There may be a few, perhaps, who fail
To see it in quite this light;
But when the fur flies I had rather be
The outside dog in the fight."

Affairs had come to such a pass that our father took his yellow cur into his bedroom at night. It was necessary to take prompt, precautionary measures to keep his sons from picking the lock of the door and descending on him in their marauding expeditions. The dog saw comparatively little of outside life, for, as time rounded, it became necessary for the old gentleman to shut up his body-guard daytimes also, as he found in his absence these same sons and their confederates had a fashion of dropping a little "nig" over the transom, with directions to fetch back to them anything he could lay his hands on. I have seen them at the door while our father was away, trying to soothe and cajole the old guardian of his master's effects into terms of peace. After all overtures were declined, and the little bedroom was filled up with bark and growl, the invaders contented themselves with tossing all sorts of missiles over the transom, which did not sweeten the enraged dog's temper. Nor did it render our father's bed as downy as it might have been.

I find myself recalling with a smile the perfectly satisfied manner in which this ungainly old dog was taken out by his venerable owner on our rides over the country. Father Custer had chosen him, not for his beauty, but as his companion, and finding him so successful in this one capacity, he was just as serene over his possession as ever his sons were with their high-bred hunters. The dog looked as if he were a make-up from all the rough clay that was discarded after modeling the sleek, high-stepping, springy, fleet-footed dogs of our pack. His legs were massive, while his cumbersome tail curled over his plebeian back in a tight coil, until he was tired—then, and only then, did it uncurl. The droop of his head was rendered even more "loppy" by the tongue, which dropped outside the sagging jaw. But for all that, he lumbered along, a blotch of ungainly yellow, beside our splendid thoroughbreds; he was never so tired that he could not understand the voice of a proud old man, who assured his retrograde sons that he "would match his Bowser 'gainst any of their new-fangled, unreliable, highfalutin lot."
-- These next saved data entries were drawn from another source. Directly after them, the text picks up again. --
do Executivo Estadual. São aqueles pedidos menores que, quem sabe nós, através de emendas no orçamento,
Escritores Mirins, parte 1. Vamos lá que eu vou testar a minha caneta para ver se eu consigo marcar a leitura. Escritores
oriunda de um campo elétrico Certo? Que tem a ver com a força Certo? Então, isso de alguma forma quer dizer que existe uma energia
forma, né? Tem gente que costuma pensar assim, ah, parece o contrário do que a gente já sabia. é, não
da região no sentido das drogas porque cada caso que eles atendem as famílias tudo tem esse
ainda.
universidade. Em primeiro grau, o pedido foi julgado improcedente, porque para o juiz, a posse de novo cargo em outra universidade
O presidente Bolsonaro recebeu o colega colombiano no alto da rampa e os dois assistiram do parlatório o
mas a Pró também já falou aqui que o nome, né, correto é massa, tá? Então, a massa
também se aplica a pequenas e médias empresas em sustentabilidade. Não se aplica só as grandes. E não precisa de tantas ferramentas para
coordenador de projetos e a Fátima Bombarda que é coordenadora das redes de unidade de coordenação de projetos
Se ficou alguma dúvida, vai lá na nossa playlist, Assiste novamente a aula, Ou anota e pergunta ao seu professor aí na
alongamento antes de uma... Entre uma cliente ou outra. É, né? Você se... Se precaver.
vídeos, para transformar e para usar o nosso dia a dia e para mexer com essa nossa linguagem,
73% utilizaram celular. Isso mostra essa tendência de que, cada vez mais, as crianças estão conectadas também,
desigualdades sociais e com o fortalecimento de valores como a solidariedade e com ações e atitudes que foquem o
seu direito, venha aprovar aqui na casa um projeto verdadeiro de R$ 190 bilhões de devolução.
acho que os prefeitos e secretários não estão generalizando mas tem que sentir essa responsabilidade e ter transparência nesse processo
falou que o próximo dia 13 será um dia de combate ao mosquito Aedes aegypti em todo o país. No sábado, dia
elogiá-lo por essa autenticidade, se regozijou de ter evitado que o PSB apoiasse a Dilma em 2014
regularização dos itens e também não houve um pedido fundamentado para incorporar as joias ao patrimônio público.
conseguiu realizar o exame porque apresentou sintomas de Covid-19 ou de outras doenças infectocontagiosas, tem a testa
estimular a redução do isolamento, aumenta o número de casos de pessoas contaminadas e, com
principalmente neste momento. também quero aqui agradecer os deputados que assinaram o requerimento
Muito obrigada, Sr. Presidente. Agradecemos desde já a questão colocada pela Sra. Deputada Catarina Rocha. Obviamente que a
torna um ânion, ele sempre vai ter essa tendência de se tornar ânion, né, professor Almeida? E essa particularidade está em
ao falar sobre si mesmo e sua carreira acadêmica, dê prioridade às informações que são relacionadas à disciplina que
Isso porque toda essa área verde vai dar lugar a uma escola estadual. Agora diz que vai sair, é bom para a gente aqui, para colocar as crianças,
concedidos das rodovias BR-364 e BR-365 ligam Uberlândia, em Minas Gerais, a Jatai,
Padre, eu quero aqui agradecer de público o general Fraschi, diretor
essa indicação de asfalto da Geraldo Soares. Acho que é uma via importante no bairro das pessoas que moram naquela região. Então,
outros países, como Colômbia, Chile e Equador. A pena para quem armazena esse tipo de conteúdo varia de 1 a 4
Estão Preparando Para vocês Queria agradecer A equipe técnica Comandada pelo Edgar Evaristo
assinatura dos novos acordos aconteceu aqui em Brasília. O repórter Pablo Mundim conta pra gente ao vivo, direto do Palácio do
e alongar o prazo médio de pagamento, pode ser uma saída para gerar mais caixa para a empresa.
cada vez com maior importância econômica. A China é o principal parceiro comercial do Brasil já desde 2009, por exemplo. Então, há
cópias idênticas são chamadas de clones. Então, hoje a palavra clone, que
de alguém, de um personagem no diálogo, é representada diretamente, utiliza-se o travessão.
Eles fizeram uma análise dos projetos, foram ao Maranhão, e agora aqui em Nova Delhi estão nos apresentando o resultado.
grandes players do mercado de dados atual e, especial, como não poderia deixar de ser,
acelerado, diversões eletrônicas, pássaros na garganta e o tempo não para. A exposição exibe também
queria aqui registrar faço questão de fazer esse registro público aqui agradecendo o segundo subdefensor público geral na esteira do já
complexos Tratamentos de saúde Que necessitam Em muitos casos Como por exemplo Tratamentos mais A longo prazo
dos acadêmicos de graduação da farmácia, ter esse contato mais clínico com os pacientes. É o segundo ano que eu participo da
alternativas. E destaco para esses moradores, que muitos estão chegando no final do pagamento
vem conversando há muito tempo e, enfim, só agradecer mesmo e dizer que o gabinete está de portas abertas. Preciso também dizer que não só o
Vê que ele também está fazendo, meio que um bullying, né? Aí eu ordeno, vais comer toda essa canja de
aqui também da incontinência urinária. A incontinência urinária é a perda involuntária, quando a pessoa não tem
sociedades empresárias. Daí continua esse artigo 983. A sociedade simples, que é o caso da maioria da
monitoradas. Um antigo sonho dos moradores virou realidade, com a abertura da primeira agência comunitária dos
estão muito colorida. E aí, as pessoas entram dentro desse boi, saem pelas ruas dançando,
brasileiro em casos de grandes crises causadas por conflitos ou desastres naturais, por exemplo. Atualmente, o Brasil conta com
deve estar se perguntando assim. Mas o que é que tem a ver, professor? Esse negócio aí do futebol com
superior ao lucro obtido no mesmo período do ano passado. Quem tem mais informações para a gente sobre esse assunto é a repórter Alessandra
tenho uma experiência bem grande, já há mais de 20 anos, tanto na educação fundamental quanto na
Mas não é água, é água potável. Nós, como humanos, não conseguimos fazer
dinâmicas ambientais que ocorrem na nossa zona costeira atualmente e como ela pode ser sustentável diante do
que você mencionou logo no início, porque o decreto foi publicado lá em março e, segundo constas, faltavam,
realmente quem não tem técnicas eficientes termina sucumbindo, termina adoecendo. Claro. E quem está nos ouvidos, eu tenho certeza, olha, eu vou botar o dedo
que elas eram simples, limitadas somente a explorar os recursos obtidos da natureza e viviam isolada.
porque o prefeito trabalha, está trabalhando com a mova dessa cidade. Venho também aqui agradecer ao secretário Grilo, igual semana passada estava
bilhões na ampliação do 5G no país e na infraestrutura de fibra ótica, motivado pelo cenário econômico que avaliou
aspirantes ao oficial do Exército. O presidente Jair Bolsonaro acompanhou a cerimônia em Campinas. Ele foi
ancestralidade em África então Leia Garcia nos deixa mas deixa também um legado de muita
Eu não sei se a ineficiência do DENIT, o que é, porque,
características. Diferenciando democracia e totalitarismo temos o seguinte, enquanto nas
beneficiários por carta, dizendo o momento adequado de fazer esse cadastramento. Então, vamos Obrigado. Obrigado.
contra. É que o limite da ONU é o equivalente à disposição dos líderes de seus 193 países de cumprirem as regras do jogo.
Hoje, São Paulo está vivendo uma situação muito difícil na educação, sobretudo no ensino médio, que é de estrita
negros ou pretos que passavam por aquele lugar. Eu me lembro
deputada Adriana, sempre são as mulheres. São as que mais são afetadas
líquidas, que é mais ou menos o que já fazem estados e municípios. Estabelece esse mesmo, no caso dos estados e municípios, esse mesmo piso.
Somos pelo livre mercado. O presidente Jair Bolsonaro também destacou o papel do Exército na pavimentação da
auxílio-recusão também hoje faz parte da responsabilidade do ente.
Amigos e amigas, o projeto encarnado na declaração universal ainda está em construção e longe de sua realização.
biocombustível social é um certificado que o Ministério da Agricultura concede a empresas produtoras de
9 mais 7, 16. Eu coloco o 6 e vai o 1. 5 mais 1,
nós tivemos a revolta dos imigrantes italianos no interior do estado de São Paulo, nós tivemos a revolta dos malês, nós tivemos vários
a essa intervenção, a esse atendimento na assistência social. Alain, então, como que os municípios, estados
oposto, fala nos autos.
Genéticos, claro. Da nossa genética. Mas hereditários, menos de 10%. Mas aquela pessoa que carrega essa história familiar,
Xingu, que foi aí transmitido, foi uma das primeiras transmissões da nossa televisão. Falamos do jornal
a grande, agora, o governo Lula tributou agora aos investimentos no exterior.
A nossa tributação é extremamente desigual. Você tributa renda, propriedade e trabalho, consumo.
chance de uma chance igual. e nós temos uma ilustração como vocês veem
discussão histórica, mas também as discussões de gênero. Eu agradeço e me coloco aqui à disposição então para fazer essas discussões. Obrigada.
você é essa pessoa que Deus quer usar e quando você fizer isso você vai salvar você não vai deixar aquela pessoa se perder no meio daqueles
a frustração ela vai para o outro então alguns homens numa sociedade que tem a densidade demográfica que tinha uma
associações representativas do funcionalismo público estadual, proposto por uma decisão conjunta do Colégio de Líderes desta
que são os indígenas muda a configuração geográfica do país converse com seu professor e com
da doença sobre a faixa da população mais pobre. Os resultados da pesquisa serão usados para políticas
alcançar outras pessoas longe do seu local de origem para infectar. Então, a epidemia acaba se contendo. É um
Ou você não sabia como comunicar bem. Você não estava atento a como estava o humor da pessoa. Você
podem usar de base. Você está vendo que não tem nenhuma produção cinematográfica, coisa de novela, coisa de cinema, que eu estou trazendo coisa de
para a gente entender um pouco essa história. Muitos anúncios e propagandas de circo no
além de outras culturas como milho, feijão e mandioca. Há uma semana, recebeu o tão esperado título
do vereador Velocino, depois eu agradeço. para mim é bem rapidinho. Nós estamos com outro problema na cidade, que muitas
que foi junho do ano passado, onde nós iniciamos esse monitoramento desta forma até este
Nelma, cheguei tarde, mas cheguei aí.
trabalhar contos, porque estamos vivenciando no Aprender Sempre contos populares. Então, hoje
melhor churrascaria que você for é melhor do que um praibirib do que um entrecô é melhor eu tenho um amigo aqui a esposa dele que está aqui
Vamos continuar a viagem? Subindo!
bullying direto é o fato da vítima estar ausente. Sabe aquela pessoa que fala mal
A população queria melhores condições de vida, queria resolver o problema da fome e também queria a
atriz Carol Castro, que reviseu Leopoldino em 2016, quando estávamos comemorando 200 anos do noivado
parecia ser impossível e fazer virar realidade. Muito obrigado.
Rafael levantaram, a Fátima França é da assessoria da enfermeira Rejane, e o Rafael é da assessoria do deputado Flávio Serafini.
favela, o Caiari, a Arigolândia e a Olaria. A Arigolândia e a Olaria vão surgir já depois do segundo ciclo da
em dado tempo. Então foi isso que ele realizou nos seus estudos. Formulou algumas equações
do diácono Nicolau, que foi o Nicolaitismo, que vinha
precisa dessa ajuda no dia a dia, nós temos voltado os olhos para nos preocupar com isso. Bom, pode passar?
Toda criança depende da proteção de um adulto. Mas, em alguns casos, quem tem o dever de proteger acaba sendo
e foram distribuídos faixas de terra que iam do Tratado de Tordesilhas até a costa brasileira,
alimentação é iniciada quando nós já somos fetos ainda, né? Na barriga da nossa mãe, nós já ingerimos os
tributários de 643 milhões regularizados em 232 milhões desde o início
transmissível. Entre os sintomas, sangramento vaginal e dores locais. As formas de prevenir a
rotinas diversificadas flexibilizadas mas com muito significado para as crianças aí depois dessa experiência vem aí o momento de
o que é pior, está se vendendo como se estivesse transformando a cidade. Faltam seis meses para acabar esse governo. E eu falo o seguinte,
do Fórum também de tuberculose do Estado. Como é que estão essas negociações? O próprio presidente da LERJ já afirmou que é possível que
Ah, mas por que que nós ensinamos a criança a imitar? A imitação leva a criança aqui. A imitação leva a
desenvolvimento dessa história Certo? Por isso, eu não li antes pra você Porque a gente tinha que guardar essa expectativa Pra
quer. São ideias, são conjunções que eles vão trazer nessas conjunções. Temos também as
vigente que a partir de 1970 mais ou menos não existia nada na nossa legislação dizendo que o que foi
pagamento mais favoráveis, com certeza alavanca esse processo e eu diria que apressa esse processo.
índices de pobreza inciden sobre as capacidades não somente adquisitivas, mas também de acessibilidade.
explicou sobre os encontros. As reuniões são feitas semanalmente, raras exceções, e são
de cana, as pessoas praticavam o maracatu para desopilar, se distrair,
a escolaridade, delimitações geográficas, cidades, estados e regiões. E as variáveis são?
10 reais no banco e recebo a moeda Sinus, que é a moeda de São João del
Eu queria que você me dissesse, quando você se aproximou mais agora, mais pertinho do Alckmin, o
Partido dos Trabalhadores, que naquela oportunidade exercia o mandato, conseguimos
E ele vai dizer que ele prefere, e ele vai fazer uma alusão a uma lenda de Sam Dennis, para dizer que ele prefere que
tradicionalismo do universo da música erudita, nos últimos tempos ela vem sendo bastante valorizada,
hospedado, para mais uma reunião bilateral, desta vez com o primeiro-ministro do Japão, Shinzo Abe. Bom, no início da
It was a strange sight, though, this one plebeian among patricians. Our horses were fine, our father got good speed and some style out of his nag, our dogs leaped over the country like deer, and there in the midst, panting and faithfully struggling to keep up, was the rough, uncouth old fellow, too absorbed in endeavoring not to be left behind to realize that he was not all that a dog could finally become, after generations of training and breeding had done its refining work.